> STORED DATA:
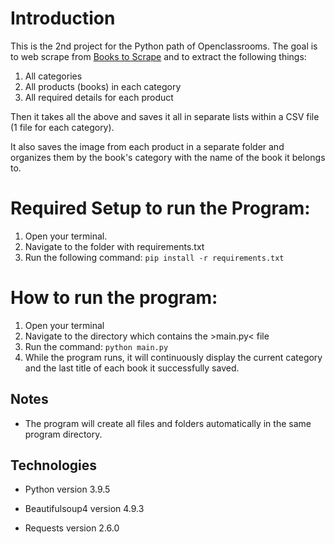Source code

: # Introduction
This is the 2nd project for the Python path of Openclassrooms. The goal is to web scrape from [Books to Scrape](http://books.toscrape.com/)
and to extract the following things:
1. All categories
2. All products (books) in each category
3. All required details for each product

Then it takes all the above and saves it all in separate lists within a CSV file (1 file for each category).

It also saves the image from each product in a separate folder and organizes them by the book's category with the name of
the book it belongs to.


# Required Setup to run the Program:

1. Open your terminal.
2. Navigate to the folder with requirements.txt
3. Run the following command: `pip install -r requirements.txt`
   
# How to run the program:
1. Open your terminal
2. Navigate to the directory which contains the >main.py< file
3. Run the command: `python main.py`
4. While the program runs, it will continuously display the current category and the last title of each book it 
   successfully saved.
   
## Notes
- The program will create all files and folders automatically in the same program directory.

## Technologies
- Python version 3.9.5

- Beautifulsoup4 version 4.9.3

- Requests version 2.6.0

* * *

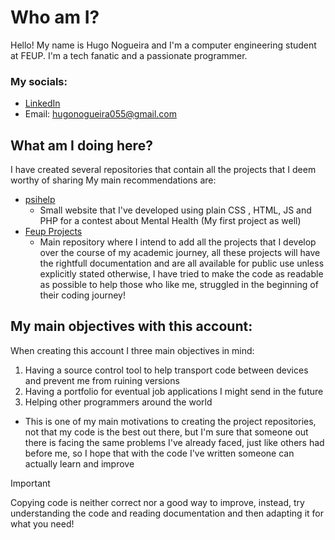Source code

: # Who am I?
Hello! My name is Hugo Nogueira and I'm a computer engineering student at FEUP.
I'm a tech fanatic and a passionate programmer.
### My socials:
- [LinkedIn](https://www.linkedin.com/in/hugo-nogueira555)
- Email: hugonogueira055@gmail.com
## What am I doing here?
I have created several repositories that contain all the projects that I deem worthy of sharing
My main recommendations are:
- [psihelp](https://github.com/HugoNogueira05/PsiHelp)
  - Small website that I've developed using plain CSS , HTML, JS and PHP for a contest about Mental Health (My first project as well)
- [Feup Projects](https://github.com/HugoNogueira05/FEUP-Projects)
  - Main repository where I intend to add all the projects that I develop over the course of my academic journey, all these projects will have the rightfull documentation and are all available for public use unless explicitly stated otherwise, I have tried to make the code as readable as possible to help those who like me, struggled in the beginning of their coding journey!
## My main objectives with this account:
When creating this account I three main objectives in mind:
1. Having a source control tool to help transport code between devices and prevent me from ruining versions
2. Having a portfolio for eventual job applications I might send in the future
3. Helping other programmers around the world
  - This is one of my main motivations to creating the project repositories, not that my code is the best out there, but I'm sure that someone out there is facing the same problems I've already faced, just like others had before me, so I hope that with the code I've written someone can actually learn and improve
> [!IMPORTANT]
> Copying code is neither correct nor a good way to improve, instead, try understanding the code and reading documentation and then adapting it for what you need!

> PROBLEM DESCRIPTION:
Please quote the part of the material that opens with the line containing "It also saves" and closes with the line containing "# Required Setup", reproducing both of those lines and everything between them.

> OUTPUT OF THE EXERCISE:
It also saves the image from each product in a separate folder and organizes them by the book's category with the name of
the book it belongs to.


# Required Setup to run the Program:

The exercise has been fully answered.